┏━━
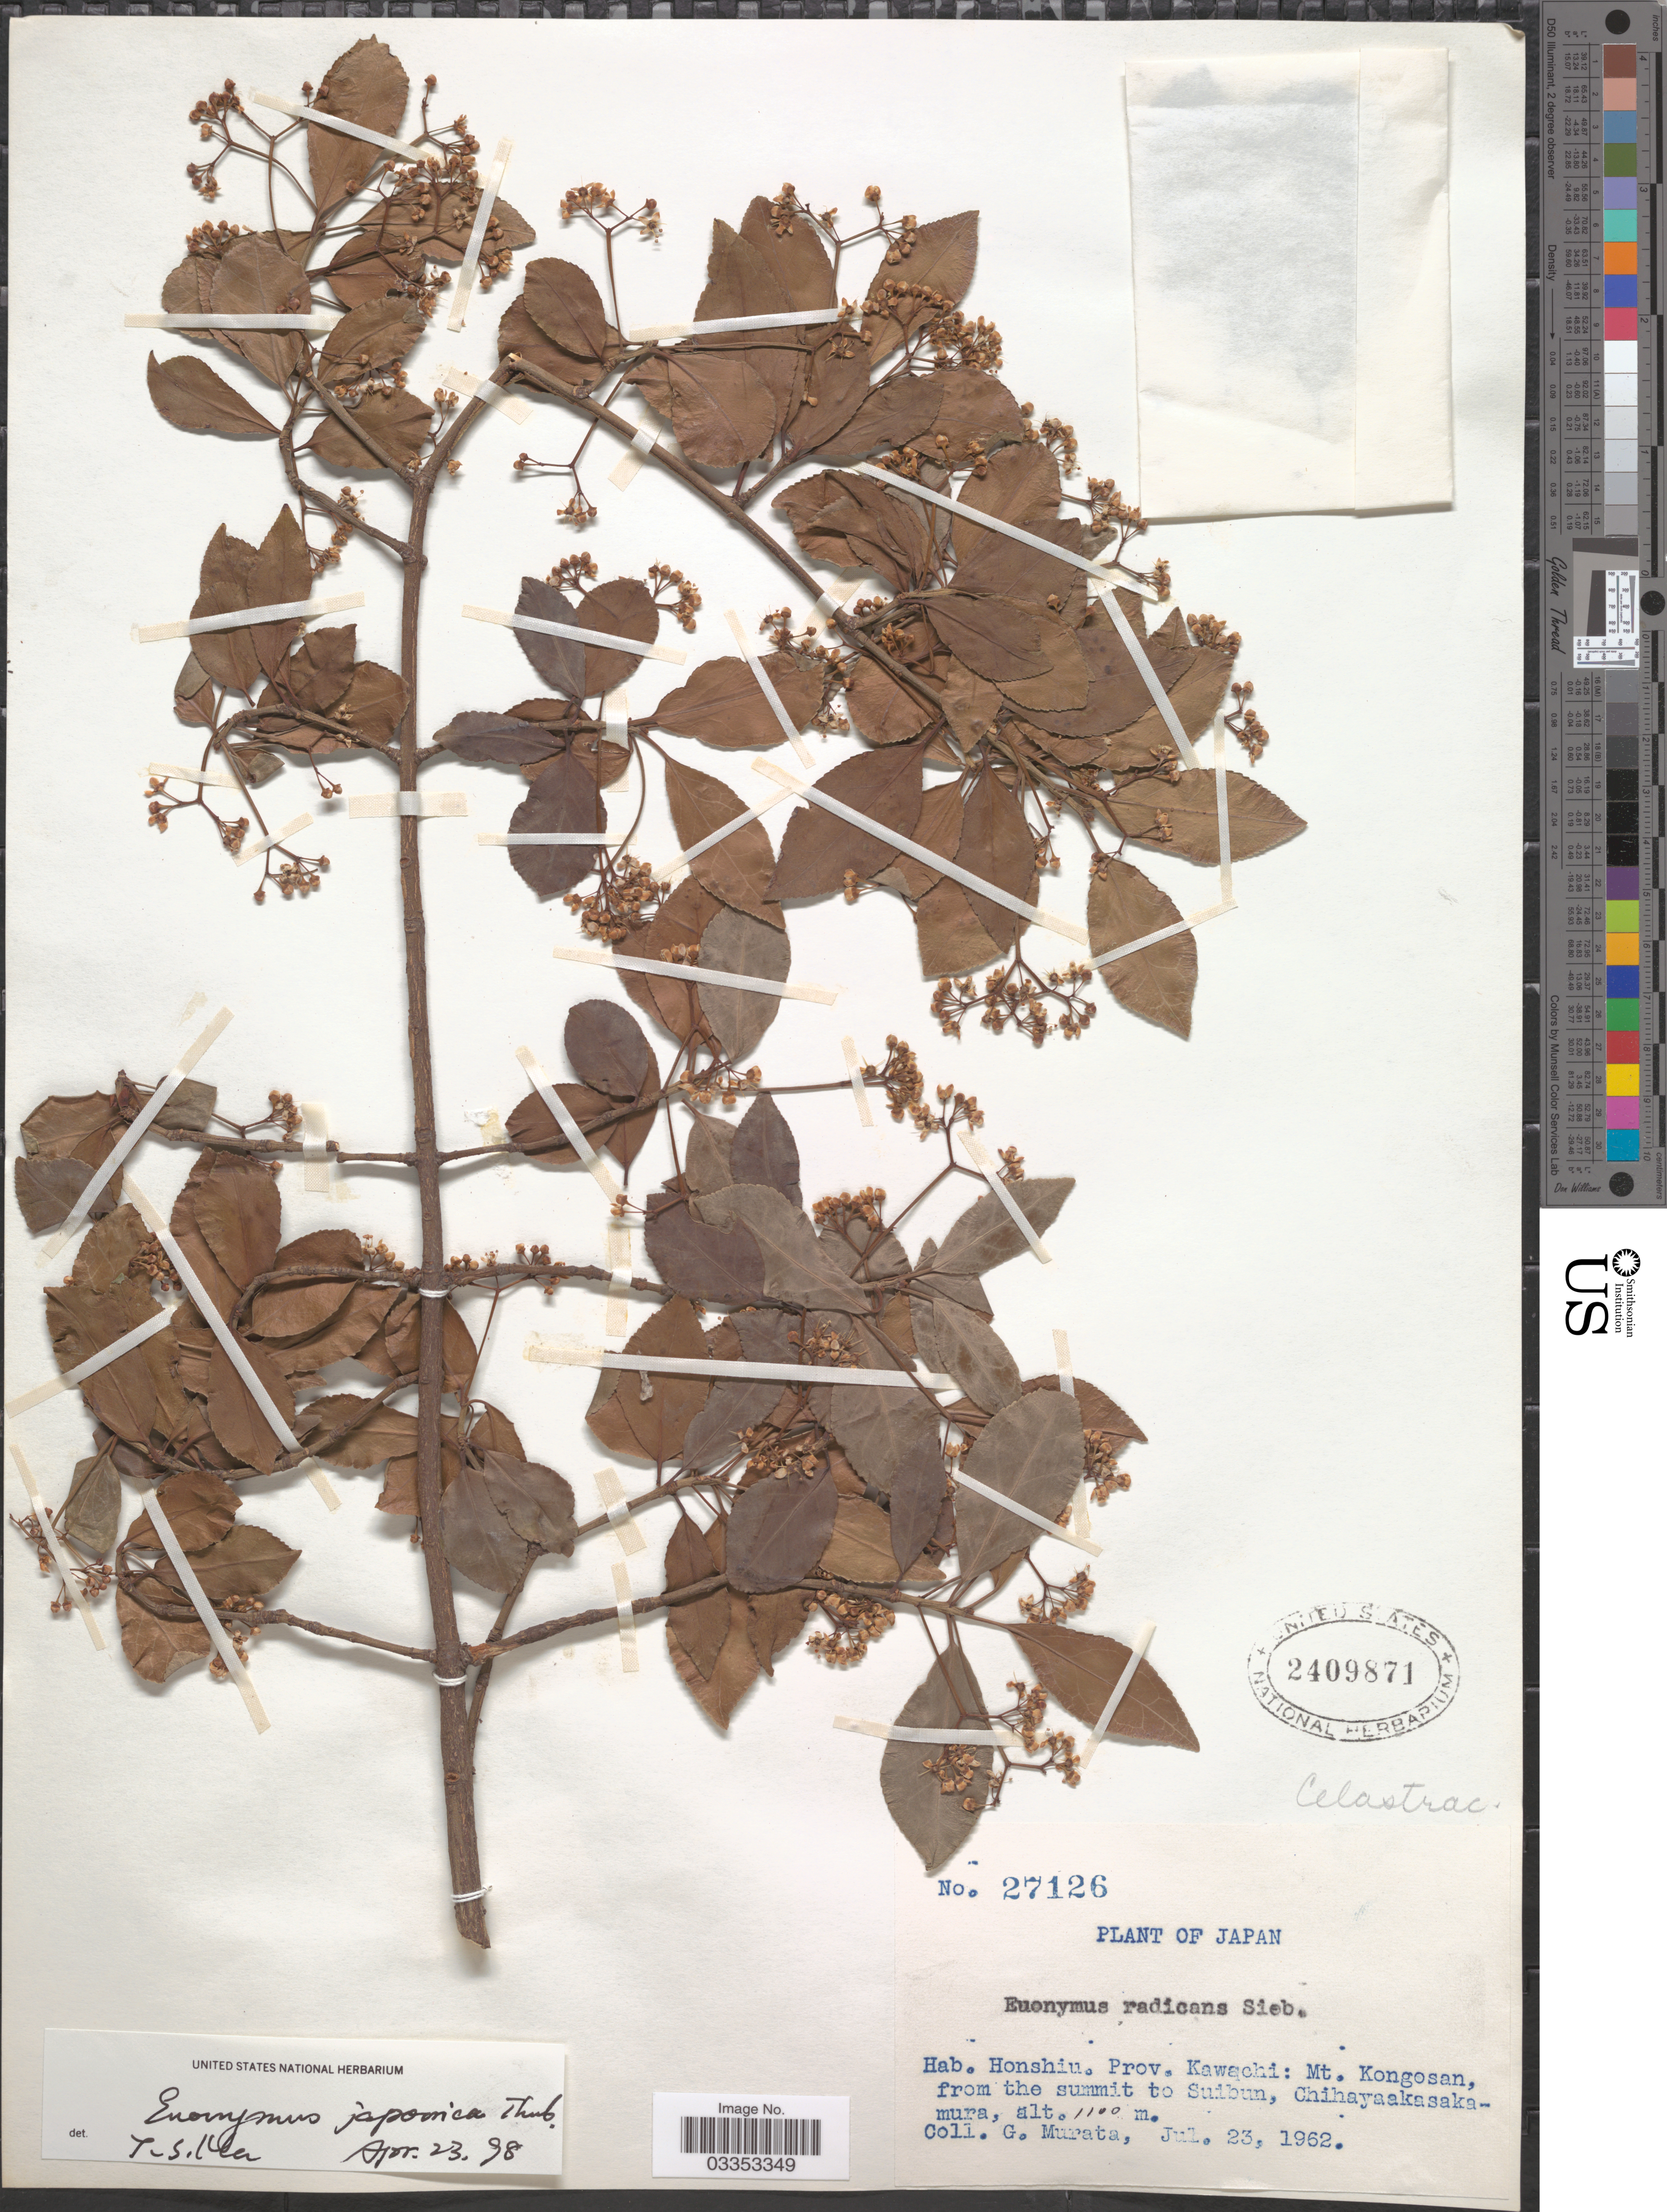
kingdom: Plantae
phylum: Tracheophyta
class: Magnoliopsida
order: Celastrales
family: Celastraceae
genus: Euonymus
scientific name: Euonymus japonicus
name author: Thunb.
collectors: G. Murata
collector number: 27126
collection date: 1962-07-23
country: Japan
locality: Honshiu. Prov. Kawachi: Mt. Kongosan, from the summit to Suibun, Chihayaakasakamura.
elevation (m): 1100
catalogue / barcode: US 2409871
┗━━
Swap "locality" for "collection site" throughout the entries above, changing nothing else, and reproduce them without the pictures.

● **Task answer**
kingdom: Plantae
phylum: Tracheophyta
class: Magnoliopsida
order: Celastrales
family: Celastraceae
genus: Euonymus
scientific name: Euonymus japonicus
name author: Thunb.
collectors: G. Murata
collector number: 27126
collection date: 1962-07-23
country: Japan
collection site: Honshiu. Prov. Kawachi: Mt. Kongosan, from the summit to Suibun, Chihayaakasakamura.
elevation (m): 1100
catalogue / barcode: US 2409871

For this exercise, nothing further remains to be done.